Les forces pro-Kadhafi ont attaqué la ville à l'arme lourde pendant toute la journée, a raconté le médecin. «Ils ont tiré sur des civils et des bâtiments. Les rebelles ont riposté et réussi à pousser les forces de Kadhafi hors de la ville», a-t-il ajouté.

L'ONU a demandé dimanche un accès d'urgence aux victimes «blessées et mourantes» de ces bombardements, et a lancé lundi un appel de fonds de 160 millions de dollars pour aider les victimes.

A Washington, la pression montait autour du président Obama pour fournir une assistance militaire aux insurgés et neutraliser l'aviation libyenne, soit par une zone d'interdiction aérienne, soit par une destruction des pistes des aéroports.
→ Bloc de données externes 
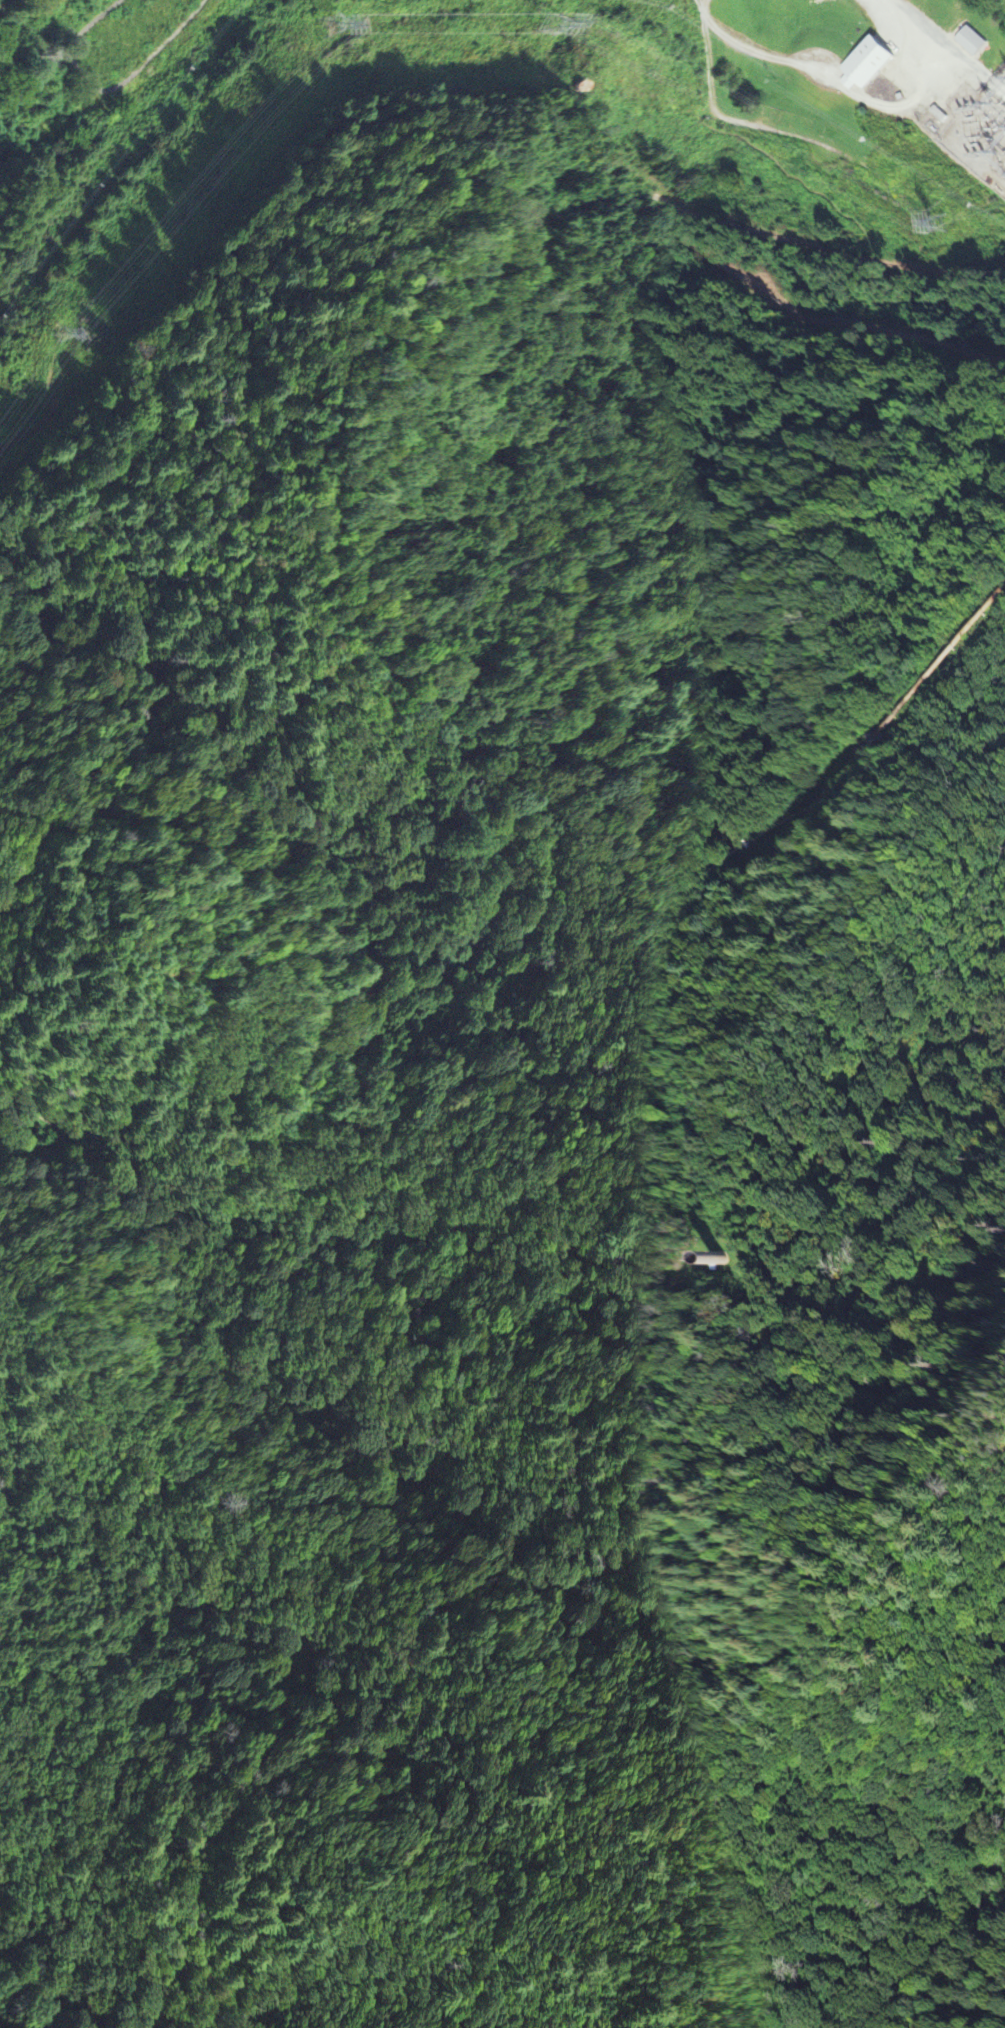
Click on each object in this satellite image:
road: (699, 6)
power tower: (327, 22)
power tower: (549, 22)
road: (914, 36)
building: (969, 44)
road: (66, 47)
road: (706, 54)
building: (863, 68)
road: (828, 78)
parking lot: (782, 122)
road: (778, 131)
road: (792, 181)
power tower: (939, 223)
road: (743, 229)
road: (921, 269)
road: (197, 301)
road: (805, 320)
power tower: (57, 331)
road: (412, 1115)
road: (64, 1139)
road: (765, 1539)
road: (430, 1611)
«Je veux envoyer un message très clair aux collaborateurs du colonel Kadhafi. C'est à eux qu'il revient de choisir comment ils vont agir à l'avenir. Ils devront rendre des comptes», a souligné M. Obama.

Les diplomates français et britanniques travaillent sur un projet de résolution des Nations unies établissant une zone d'exclusion aérienne et veulent le présenter dans la semaine, a indiqué un diplomate onusien.
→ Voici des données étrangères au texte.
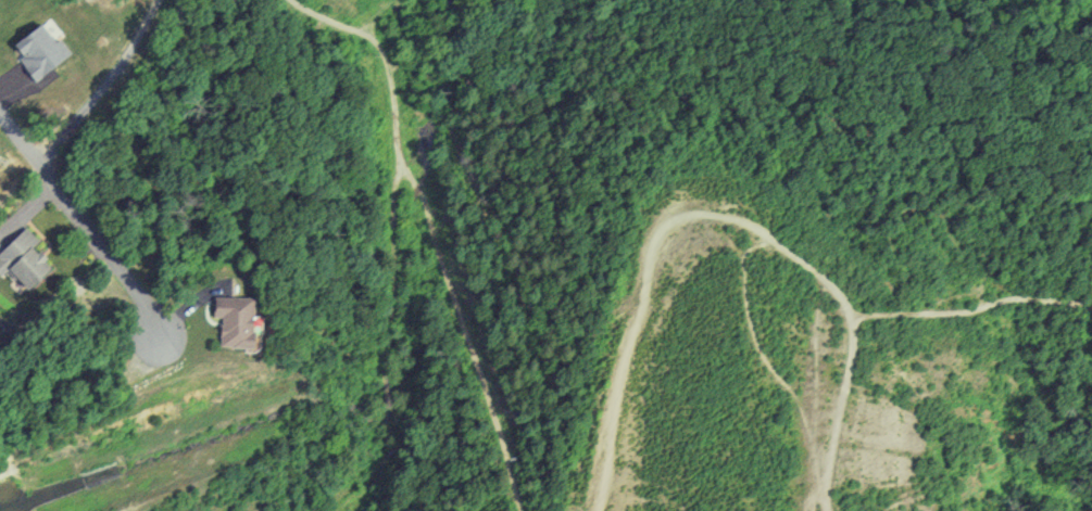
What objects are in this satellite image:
road: (727, 215)
road: (434, 221)
road: (86, 225)
building: (16, 259)
building: (224, 318)

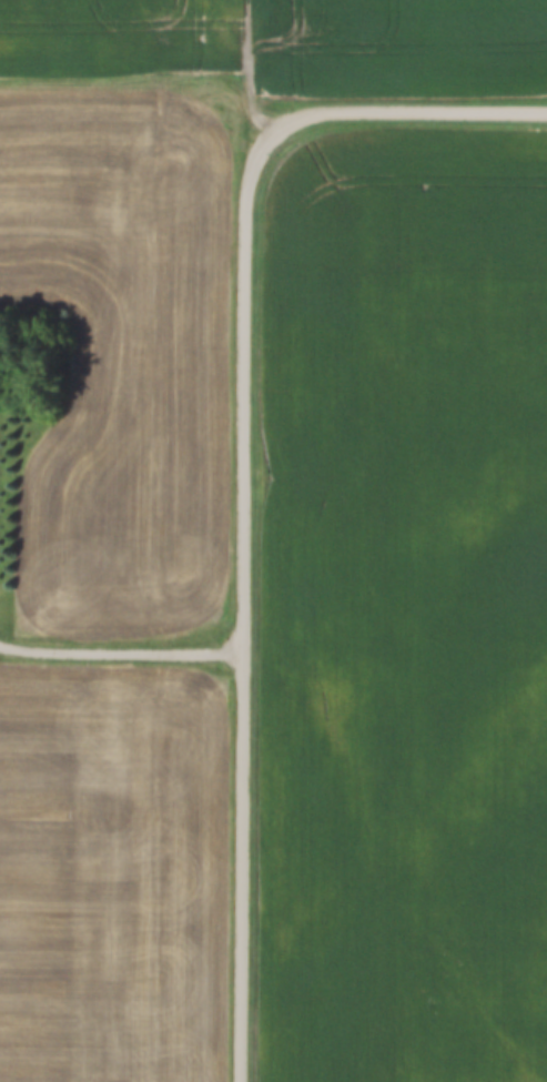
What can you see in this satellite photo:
road: (251, 63)
road: (398, 122)
road: (249, 604)
road: (124, 660)

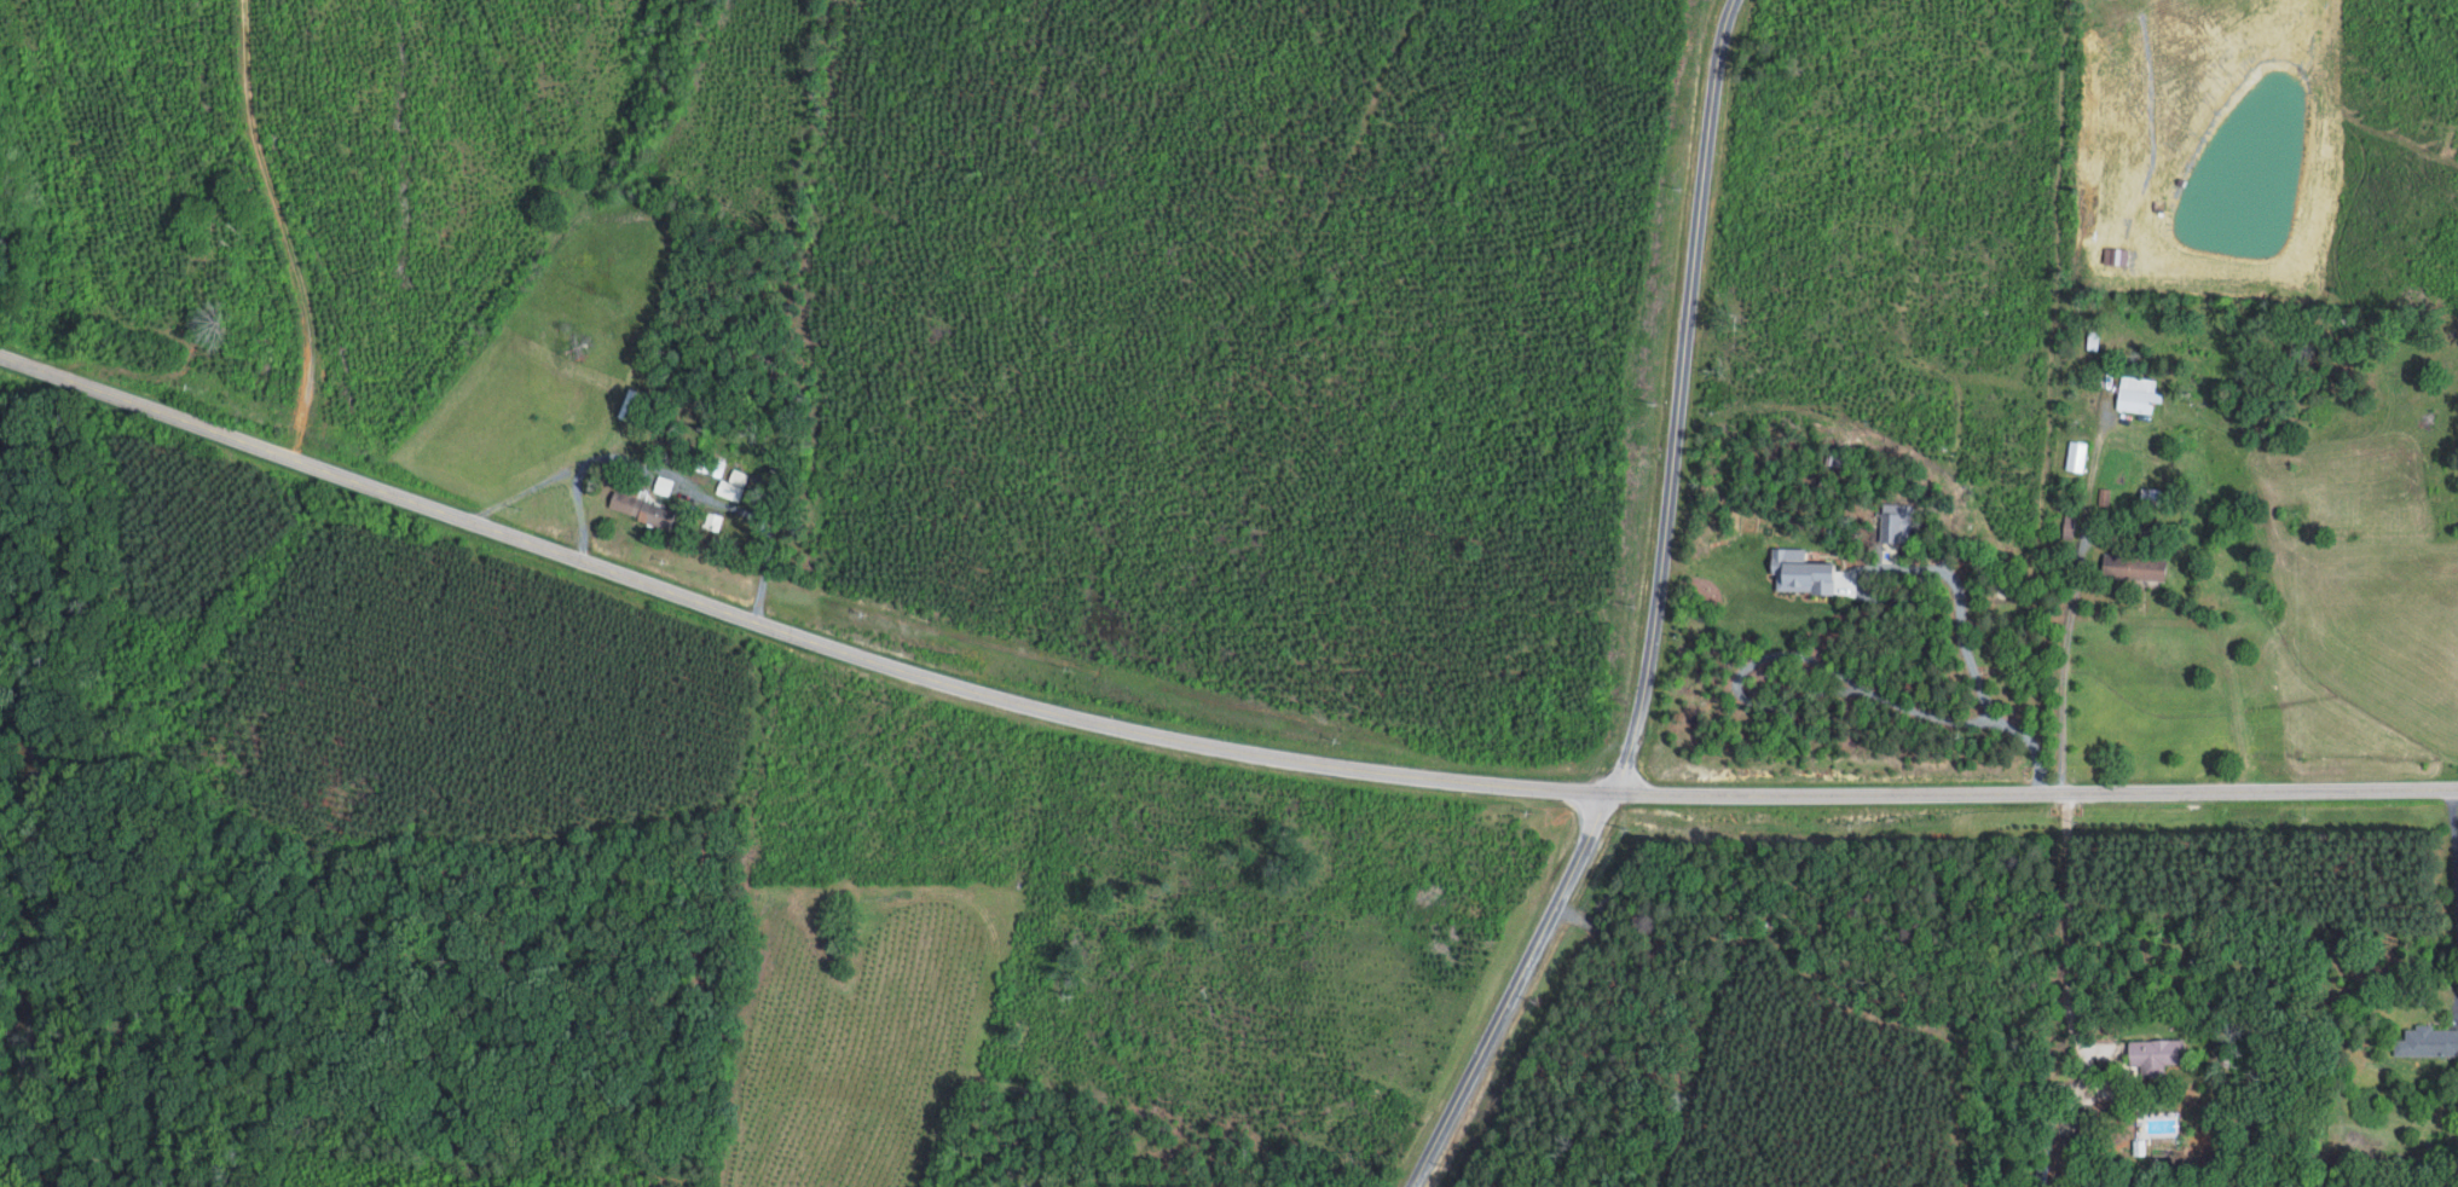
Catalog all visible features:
building: (2117, 254)
building: (2136, 393)
building: (631, 403)
building: (2076, 454)
building: (662, 484)
building: (732, 484)
road: (523, 489)
road: (714, 500)
building: (641, 508)
road: (576, 510)
building: (712, 520)
building: (1895, 521)
building: (2136, 565)
building: (1801, 570)
road: (1653, 617)
road: (2064, 665)
road: (1978, 677)
road: (1199, 741)
road: (2454, 834)
road: (2066, 925)
building: (2427, 1041)
building: (2155, 1054)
Le secrétaire général de l'Otan, Anders Fogh Rasmussen, a estimé que les attaques contre des civils en Libye pouvaient être considérées comme des crimes contre l'humanité et que la communauté internationale ne pourrait pas rester passive si elles se poursuivaient.

Il a cependant répété que l'Otan n'avait «pas l'intention d'intervenir» sans mandat de l'ONU.

Les monarchies arabes du Golfe ont appelé lundi le Conseil de sécurité de l'Onu à «intervenir pour sauver le peuple libyen», alors que la Russie s'est dite opposée à toute ingérence militaire étrangère en Libye.

Après une première série de sanctions incluant un gel des avoirs et une interdiction de visa pour 26 responsables libyens, l'Union européenne vise désormais la Libyan Investment Authority (LIA), fonds souverain du gouvernement libyen.

L'Italie a annoncé avoir établi des contacts «discrets» avec le Conseil national de l'opposition. En revanche, une «équipe diplomatique britannique» venue établir des contacts à Benghazi a dû quitter le pays après avoir été arrêtée et détenue plusieurs jours par l'opposition, qui lui a reproché d'être entrée dans le pays «de manière non officielle et sans aucun accord préalable».

Plus de 191 000 personnes ont fui à ce jour les violences et environ 10 000 personnes déplacées se dirigeaient vers la frontière égyptienne, selon l'ONU.

Les tensions en Libye, qui détient les plus importantes réserves de pétrole d'Afrique, ont continué de se répercuter sur les marchés. Les prix du pétrole grimpaient fortement lundi en cours d'échanges européens, et se hissaient à New York à un nouveau sommet depuis septembre 2008.